The respondents in A.T. v. Globe24h.com hosted a server in Romania that republished Canadian court and tribunal decisions from CanLII.org and indexed them in searchable form so that decisions concerning personal matters would be readily obtainable. If an individual wanted to remove such search results, he or she could request from the respondents a free but snail-paced removal service or pay a fee to expedite the removal. These activities were found to infringe the federal Personal Information Protection and Electronic Documents Act (“PIPEDA”), and not for the first time, PIPEDA was applied to a foreign organization who engaged in activities in Canada. Relying on Equustek Solutions Inc. v. Google Inc., 2015 BCCA 265 – which has now been upheld by the Supreme Court of Canada, 2017 SCC 34 – the Federal Court noted that the fact that its order may affect activities in other jurisdictions was no bar to making the Order.
The Equustek decision is not a privacy or defamation case but can play an important part in Canada maintaining jurisdiction over the internet speech v. privacy debate. Equustek is an intellectual property case. The defendants had, inter alia, used Equustek’s trade secrets to manufacture a competing product which they sold on the internet. Plaintiff’s counsel obtained a series of interlocutory injunctions against defendants, including orders that the defendants not conduct business on the internet, but the defendants circumvented the orders, left the jurisdiction, and continued to profit from global internet sales from unknown locations. Equustek’s counsel then obtained an injunction against Google – not a party – requiring it to globally de-list the websites. The majority of the Supreme Court of Canada recognized, when upholding the injunction, that the only way to ensure that the injunction attained its objective was to have it apply where Google operates – globally. The Court noted that there were no identifiable countervailing comity or freedom of expression concerns in upholding the order.

• **SUPPLIED ENTRIES**:
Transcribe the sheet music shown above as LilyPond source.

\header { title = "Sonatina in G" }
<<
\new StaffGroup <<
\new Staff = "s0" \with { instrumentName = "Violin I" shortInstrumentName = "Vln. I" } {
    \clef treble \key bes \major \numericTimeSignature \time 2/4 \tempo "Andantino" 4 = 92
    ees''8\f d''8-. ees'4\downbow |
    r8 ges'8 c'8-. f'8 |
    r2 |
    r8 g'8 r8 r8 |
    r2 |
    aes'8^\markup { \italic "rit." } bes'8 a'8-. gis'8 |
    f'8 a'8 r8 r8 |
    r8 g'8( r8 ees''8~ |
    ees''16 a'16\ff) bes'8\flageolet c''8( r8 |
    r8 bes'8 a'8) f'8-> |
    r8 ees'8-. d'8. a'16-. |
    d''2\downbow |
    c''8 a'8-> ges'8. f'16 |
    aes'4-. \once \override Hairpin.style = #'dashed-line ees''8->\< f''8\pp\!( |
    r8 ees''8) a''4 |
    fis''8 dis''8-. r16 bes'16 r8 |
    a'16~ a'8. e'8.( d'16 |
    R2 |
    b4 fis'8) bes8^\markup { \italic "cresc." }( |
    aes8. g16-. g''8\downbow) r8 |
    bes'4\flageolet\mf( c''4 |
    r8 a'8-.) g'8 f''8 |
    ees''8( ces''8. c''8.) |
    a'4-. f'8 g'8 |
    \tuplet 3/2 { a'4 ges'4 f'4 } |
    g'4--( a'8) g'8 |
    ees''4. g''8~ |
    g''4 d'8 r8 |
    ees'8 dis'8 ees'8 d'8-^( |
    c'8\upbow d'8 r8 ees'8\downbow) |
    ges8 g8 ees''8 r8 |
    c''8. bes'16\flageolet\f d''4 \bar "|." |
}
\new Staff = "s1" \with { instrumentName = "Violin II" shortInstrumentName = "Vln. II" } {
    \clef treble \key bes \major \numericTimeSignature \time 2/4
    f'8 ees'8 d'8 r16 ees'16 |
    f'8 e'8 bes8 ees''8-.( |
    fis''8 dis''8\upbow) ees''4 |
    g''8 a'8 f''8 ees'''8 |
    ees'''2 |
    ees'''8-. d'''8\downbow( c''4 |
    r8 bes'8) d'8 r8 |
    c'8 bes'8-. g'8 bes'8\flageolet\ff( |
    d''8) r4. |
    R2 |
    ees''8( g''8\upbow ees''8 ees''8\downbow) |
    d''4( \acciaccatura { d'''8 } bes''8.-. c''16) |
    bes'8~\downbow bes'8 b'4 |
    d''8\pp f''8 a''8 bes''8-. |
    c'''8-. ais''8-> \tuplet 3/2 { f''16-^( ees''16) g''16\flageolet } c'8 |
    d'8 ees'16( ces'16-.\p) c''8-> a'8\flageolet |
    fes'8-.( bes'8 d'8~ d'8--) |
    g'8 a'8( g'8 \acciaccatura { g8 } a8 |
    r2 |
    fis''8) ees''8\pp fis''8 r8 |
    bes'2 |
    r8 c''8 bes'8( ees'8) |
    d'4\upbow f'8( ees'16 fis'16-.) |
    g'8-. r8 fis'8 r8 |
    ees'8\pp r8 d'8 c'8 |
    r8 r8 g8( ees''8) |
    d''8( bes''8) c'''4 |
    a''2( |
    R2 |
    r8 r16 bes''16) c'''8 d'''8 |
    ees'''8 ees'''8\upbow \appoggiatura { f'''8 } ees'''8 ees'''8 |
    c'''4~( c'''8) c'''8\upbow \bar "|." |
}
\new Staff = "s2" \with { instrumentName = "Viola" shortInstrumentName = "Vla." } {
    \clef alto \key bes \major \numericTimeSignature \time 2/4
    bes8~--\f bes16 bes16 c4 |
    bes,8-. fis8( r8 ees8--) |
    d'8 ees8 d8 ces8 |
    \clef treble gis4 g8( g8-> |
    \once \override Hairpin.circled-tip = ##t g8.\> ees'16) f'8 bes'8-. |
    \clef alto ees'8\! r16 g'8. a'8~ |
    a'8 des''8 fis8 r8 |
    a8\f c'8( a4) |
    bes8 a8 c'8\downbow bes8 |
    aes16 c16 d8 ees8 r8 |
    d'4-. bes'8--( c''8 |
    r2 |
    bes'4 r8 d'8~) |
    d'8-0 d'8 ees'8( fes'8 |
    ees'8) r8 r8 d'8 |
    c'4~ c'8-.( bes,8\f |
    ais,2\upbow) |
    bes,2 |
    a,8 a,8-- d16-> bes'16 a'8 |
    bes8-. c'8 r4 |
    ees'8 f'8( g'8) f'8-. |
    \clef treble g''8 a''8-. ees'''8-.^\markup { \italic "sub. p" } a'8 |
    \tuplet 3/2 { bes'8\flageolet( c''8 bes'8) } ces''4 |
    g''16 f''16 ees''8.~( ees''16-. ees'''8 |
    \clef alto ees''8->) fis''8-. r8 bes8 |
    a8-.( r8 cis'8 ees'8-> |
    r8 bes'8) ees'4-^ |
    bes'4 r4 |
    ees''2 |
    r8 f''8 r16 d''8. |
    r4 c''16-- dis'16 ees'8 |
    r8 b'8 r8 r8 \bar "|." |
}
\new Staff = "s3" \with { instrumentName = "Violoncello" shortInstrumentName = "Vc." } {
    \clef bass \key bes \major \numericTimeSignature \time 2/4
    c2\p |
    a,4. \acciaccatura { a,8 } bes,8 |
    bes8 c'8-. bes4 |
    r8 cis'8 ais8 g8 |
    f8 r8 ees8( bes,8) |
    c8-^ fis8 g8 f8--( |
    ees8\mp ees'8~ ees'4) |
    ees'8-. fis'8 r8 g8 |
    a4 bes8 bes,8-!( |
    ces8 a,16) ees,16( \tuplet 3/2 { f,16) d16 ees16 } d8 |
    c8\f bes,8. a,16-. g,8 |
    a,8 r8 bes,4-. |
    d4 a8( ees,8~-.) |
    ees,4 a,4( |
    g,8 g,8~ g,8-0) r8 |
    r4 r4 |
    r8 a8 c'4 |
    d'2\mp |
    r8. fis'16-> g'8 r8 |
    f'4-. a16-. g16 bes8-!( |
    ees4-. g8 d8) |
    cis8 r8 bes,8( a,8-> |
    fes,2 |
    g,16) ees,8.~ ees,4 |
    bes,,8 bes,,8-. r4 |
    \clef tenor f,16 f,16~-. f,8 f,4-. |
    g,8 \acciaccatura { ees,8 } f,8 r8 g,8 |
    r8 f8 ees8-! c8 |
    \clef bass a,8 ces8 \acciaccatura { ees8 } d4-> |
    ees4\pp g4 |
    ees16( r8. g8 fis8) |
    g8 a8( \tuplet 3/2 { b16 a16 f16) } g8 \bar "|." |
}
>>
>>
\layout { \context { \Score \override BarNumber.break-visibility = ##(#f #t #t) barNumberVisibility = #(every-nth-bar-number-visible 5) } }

• **REQUIRED WORK**:
1. Please translate this sentence from the court-ruling excerpt into Spanish: "The Court noted that there were no identifiable countervailing comity or freedom of expression concerns in upholding the order."
2. Continue the court-ruling excerpt from where it stops, starting after its last sentence.

• **OUTPUTS IN ORDER**:
1. El Tribunal señaló que no había preocupaciones identificables de cortesía internacional ni de libertad de expresión que pesaran en contra de confirmar la orden.

2.
Concluding remarks: Asserting jurisdiction in Douez v. Facebook, Inc. 2017 SCC 33
The sharp contrast between how courts in the European Union and our own courts have handled Google can be explained, in my view, by the greater importance that Canadian jurisprudence places on freedom of speech over privacy. Canadian courts should be careful not to lose jurisdiction over the balancing of these competing rights on the Internet.
Last week the majority of the Supreme Court of Canada in Douez v. Facebook, Inc., 2017 SCC 33 declined to uphold a forum selection and choice of laws clause contained in Facebook’s Terms of Use in a case where the plaintiff was relying on British Columbia’s statutory breach of privacy. The majority agreed that local courts “may be more sensitive to the social and cultural context and background relevant to privacy interests of British Columbians.” Three Justices dissented, finding among other things that the British Columbia Privacy Act does not require special local expertise.
The balancing of speech v. privacy on the internet and jurisdictional dance shall continue.
[i] https://www.google.com/transparencyreport/removals/europeprivacy/
[ii] ibid
[iii]http://ec.europa.eu/justice/data-protection/article-29/documentation/opinion-recommendation/files/2014/wp225_en.pdf
[iv] https://www.publications.parliament.uk/pa/ld201415/ldselect/ldeucom/40/40.pdf
[v] https://www.cnil.fr/fr/node/15790
[vi] Google before the injunction hearing did voluntarily de-list various websites.